Den Homo Universus, für den ich werbe, prägt ein neues Selbstverständnis für uns als Menschen. Er ist zutiefst verbunden mit allen Erscheinungen des Lebens. Würden wir uns als Teil der Natur begreifen, könnten wir die Natur nicht in dieser Form schänden, könnten wir keinen Turbokapitalismus leben. In dieser Verbundenheit könnten wir auch keinen Angriffskrieg gegen unsere Geschwister führen.

Sie sind nicht der Einzige, der die These vertritt, dass die Menschheit am Sprung zu einer neuen Entwicklungsstufe stehen könnte. Woran würden Sie das festmachen?

Vor allem an der Notwendigkeit: Wir sind Kinder der Evolution, ich steh auch auf den Schultern der Aufklärung und der Naturwissenschaften. Da will ich nicht runter, ich will allerdings Wissen und Weisheit integrieren. Wenn wir so weitermachen wie in den letzten paar Jahrhunderten, dann werden wir keinen Platz haben als Spezies. Die Hegemonie der Naturwissenschaft hat uns in den letzten 400 Jahren unglaublich weit geführt, sie hat uns eine doppelt so lange Lebenserwartung beschert, meiner Generation als erster in der Menschheitsgeschichte die Zentralheizung gebracht. Das will ich alles nicht rückabwickeln. Aber wir müssen den Kopf mit dem Herzen und dem Bauch integrieren. Es gibt zahlreiche Wissenschafter, die an der Herz-Hirn-Kohärenz forschen, aber es ist noch nicht allgemein anerkannt. Wenn wir uns weiter nur auf das Hirn und die Rechenleistung des Homo Sapiens konzentrieren, wird uns die Evolution aussortieren.
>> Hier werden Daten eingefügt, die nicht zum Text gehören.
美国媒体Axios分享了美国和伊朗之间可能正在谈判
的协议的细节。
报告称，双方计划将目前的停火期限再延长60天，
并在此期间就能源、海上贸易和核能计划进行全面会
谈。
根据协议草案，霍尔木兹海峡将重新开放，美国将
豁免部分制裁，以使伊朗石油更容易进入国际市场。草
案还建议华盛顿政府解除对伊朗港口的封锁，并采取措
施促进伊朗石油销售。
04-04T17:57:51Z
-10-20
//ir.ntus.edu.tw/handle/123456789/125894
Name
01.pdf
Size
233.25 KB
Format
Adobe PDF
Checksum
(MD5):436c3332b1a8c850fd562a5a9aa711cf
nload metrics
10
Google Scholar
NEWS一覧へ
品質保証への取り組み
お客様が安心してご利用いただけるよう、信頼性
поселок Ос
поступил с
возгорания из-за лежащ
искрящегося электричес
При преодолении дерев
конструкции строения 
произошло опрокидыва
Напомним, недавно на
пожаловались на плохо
Dann werden wir von der künstlichen Intelligenz überholt, schon in den nächsten Jahrzehnten. Die Aufklärung ist die Antithese auf die prärationale Zeit, als die Götter uns mit Donnerschlag gestraft haben. Und jede Antithese geht in die völlige Übertreibung, in den Exzess. Jetzt sollten wir den Exzess überwinden. Nicht zurück ins Prärationale, sondern auf ins Transrationale. Synthese – die Versöhnung von Naturwissenschaft und Spiritualität.
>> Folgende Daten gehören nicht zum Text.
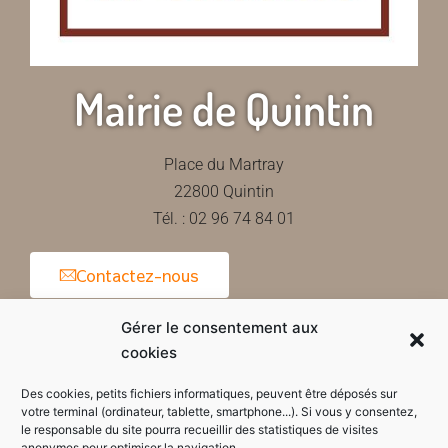
Mairie de Quintin
Place du Martray
22800 Quintin
Tél. : 02 96 74 84 01
Contactez-nous
Gérer le consentement aux
cookies
Horaires d'ouverture de la mairie
Des cookies, petits fichiers informatiques, peuvent être déposés sur
votre terminal (ordinateur, tablette, smartphone...). Si vous y consentez,
le responsable du site pourra recueillir des statistiques de visites
anonymes pour optimiser la navigation.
In der Pandemie hatte man den Eindruck, dass die Menschen nicht einmal rational sind, weil sie nicht verstanden haben, wie Wissenschaft funktioniert; dass eine Erkenntnis die nächste ablöst. Wäre eine Rückentwicklung möglich?

Absolut. In der integralen Community diskutieren wir das weltweit. Wir sind ja in einer Regression, in ganz vielen Demokratien beispielsweise. Das Phänomen Trump ist ohne Regression gar nicht erklärbar. Wir wissen nicht, wie lang diese Regression geht. Wie lang dauert der Wimpernschlag der Zeitgeschichte? Eine Generation oder fünf Jahre? Und es ist vorstellbar, dass wir in der Regression hängen bleiben. Das halte ich allerdings nicht für wahrscheinlich. Eher halte ich diese Regression für so etwas wie den Hofnarren der Zeitgeschichte. Er überhöht noch einmal pathologische Muster in unserem Sein und Tun, macht sie damit noch einmal klarer sichtbar, stößt uns damit noch einmal mit der Nase drauf, damit wir Schwung holen können für die nächste Entwicklungsstufe.

Auf einen Blick

Matthias Strolz ist Impact- und Startup-Unternehmer, Autor, bekennender Freigeist und Coach. Er studierte Politikwissenschaften, Internationale Wirtschaftswissenschaften und Systemische Organisationsentwicklung. 2012 gründete er die NEOS mit, für die er bis 2018 Parteichef war. 2019 war er Co-Gründer bei der Geschichten-Plattform story.one, ebenfalls 2019 erschien „Sei Pilot deines Lebens“ (Brandstätter Verlag), in dem er in fünf Schritten einen Weg zur Selbstentfaltung aufzeigt. 2020 erschien „Kraft und Inspiration für diese Zeiten“ (Story One).

Gespräche mit einem Baum. Kailash Verlag, 272 Seiten, 18,50 Euro. Erstpräsentation am 29. März, 19 Uhr, Thalia Wien Mitte.